Directions: Find the line containing "right shoulder: (232, 163)" in the records below. Copy exactly that line and each one after it, ending at the line containing "right wrist: (71, 290)", and nothing more.

Data for processing:

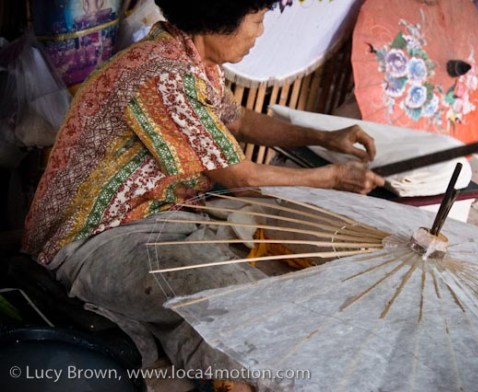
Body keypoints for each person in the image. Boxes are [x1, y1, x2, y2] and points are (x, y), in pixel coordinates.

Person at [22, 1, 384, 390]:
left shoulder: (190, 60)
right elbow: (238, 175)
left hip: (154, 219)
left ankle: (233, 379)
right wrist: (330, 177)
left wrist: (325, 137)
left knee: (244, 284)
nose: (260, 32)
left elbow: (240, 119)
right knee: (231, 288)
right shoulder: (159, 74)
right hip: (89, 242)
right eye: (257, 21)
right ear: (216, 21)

* * *

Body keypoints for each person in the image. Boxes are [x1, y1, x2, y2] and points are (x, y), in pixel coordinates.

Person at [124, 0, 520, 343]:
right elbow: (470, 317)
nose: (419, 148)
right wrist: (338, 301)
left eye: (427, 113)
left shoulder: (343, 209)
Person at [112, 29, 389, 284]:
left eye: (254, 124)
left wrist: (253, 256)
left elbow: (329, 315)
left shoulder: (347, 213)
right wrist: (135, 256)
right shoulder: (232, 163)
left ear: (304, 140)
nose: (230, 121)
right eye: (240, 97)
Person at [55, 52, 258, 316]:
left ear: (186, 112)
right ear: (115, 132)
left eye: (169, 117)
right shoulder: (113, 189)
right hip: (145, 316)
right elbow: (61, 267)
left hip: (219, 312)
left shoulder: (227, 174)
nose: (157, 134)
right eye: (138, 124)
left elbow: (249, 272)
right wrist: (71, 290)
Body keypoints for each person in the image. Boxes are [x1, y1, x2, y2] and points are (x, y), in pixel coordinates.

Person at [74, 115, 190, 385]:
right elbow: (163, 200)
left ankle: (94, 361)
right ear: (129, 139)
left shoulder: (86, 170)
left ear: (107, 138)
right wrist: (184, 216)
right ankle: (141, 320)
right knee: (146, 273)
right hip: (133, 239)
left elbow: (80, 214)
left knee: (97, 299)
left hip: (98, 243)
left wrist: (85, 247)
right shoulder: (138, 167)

--

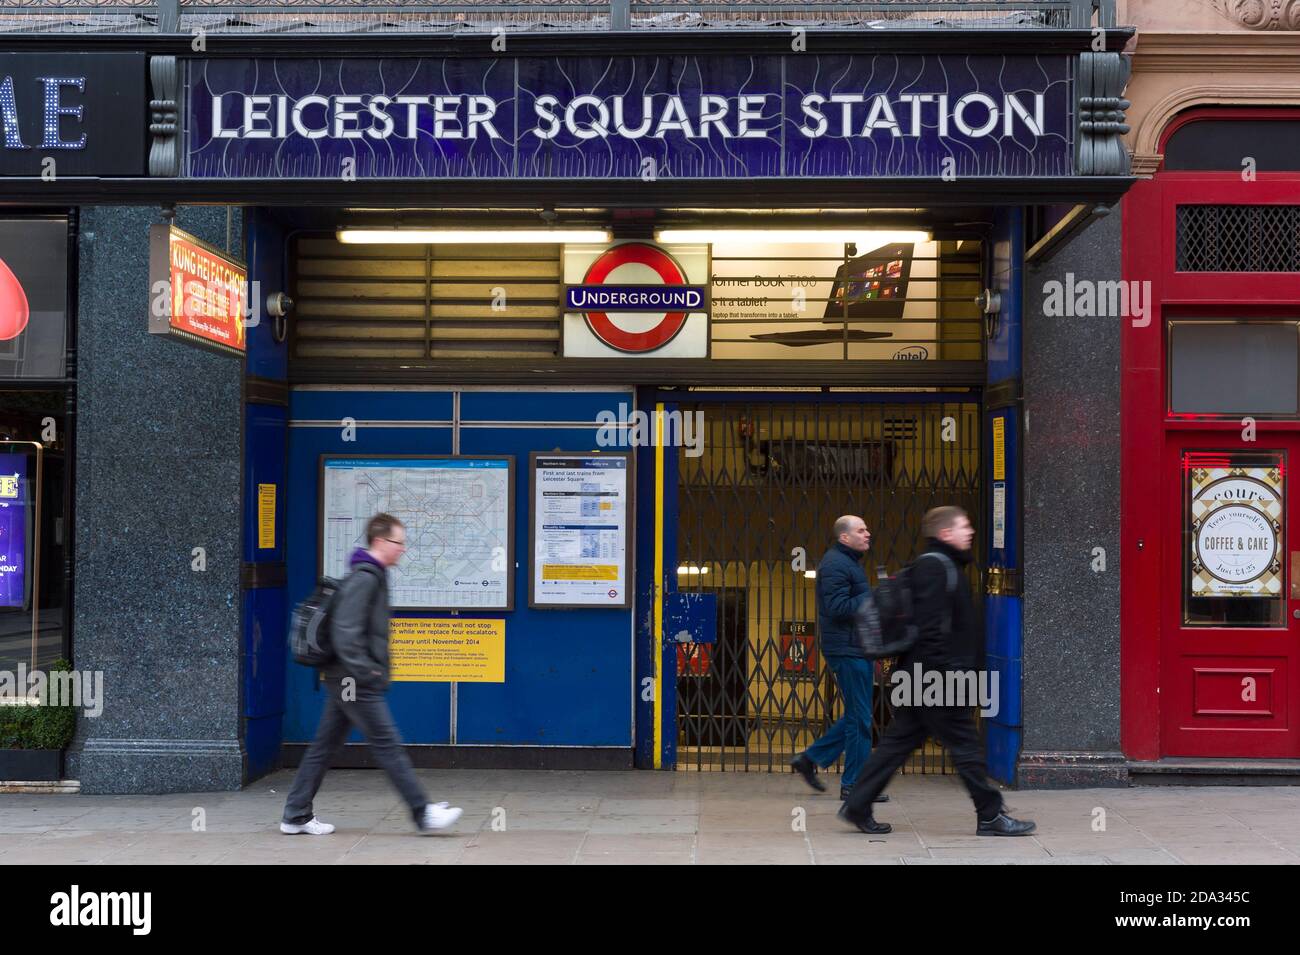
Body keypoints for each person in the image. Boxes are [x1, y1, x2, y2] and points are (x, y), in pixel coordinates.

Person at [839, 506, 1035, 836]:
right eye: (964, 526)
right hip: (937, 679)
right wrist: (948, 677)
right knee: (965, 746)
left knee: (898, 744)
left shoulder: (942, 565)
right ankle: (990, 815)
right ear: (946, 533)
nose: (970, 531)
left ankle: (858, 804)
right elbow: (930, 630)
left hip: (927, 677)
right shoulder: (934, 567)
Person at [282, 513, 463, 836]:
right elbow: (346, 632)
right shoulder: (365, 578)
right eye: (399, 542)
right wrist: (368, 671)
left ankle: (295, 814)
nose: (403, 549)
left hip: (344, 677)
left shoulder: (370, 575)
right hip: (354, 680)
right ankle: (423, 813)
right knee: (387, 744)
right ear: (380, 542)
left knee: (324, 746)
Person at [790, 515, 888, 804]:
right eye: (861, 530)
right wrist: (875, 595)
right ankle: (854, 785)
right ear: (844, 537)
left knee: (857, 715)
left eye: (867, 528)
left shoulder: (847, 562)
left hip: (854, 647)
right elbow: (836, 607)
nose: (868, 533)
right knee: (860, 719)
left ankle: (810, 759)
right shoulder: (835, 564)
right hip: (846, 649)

Solution:
right shoulder: (232, 163)
left ear: (304, 140)
nose: (230, 121)
right eye: (240, 97)
Person at [55, 52, 258, 316]:
left ear: (186, 112)
right ear: (115, 132)
left eye: (169, 117)
right shoulder: (113, 189)
right hip: (145, 316)
right elbow: (61, 267)
left hip: (219, 312)
left shoulder: (227, 174)
nose: (157, 134)
right eye: (138, 124)
left elbow: (249, 272)
right wrist: (71, 290)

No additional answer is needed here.